▶ [PROMPT]: Below are entries. Reproduce exactly the lines between the line holding "##### Interpreting FastQC Results" and the line holding "- **Overrepresented Sequences**: Helps", inclusive, and only those.

▶ [INFORMATION SUPPLIED]:
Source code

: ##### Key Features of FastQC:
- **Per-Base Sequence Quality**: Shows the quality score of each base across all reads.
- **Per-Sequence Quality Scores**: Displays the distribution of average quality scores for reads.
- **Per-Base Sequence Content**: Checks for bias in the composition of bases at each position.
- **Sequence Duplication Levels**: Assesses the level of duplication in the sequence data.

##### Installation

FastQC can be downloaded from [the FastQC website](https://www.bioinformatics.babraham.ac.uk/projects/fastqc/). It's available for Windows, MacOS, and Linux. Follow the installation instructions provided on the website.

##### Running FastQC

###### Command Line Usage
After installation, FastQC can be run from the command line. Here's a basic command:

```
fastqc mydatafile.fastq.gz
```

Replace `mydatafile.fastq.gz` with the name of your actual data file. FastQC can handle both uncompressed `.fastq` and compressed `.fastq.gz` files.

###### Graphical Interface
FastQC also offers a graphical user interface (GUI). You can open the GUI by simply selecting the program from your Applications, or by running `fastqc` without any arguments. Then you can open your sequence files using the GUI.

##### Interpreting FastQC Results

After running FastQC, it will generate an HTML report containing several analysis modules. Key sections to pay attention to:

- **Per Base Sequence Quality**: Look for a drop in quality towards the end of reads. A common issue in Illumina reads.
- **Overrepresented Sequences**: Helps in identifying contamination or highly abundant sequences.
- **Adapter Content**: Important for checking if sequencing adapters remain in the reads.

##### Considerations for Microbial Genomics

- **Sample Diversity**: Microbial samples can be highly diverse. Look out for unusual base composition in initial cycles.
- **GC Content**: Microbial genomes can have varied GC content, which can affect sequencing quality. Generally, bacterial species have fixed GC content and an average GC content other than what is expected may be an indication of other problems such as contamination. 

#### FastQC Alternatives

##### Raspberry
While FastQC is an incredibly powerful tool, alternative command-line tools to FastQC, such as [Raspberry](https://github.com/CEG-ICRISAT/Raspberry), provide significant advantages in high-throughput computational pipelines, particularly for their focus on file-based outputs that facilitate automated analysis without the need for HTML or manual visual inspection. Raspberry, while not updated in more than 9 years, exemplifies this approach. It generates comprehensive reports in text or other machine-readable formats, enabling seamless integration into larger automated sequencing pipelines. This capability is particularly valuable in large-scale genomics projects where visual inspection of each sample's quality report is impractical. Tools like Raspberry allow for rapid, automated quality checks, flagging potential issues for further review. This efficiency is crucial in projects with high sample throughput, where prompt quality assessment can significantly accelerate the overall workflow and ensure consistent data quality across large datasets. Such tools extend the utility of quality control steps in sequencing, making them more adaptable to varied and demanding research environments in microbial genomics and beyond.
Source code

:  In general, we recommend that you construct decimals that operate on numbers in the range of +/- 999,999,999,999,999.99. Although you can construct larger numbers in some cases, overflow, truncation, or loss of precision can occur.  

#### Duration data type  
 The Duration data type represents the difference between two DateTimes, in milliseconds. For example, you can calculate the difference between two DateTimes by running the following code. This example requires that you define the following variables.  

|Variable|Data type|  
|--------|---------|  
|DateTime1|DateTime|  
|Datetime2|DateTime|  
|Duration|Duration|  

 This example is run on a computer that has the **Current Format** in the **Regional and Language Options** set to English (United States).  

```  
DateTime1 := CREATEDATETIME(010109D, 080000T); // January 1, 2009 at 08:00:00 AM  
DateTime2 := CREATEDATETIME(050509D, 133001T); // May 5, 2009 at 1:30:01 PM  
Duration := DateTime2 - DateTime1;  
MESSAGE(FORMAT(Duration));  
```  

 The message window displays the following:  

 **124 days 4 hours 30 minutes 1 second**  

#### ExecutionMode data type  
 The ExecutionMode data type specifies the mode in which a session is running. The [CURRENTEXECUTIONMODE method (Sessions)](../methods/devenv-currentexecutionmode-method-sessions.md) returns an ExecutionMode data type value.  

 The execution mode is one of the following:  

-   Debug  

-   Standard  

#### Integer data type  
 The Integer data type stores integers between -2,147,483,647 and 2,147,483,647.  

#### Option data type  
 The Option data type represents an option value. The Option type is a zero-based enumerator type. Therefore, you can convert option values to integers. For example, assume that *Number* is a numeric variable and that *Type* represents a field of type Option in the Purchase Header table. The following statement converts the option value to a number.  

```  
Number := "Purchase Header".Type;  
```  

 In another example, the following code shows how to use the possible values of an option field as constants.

▶ [OUTPUT OF THE EXERCISE]:
##### Interpreting FastQC Results

After running FastQC, it will generate an HTML report containing several analysis modules. Key sections to pay attention to:

- **Per Base Sequence Quality**: Look for a drop in quality towards the end of reads. A common issue in Illumina reads.
- **Overrepresented Sequences**: Helps in identifying contamination or highly abundant sequences.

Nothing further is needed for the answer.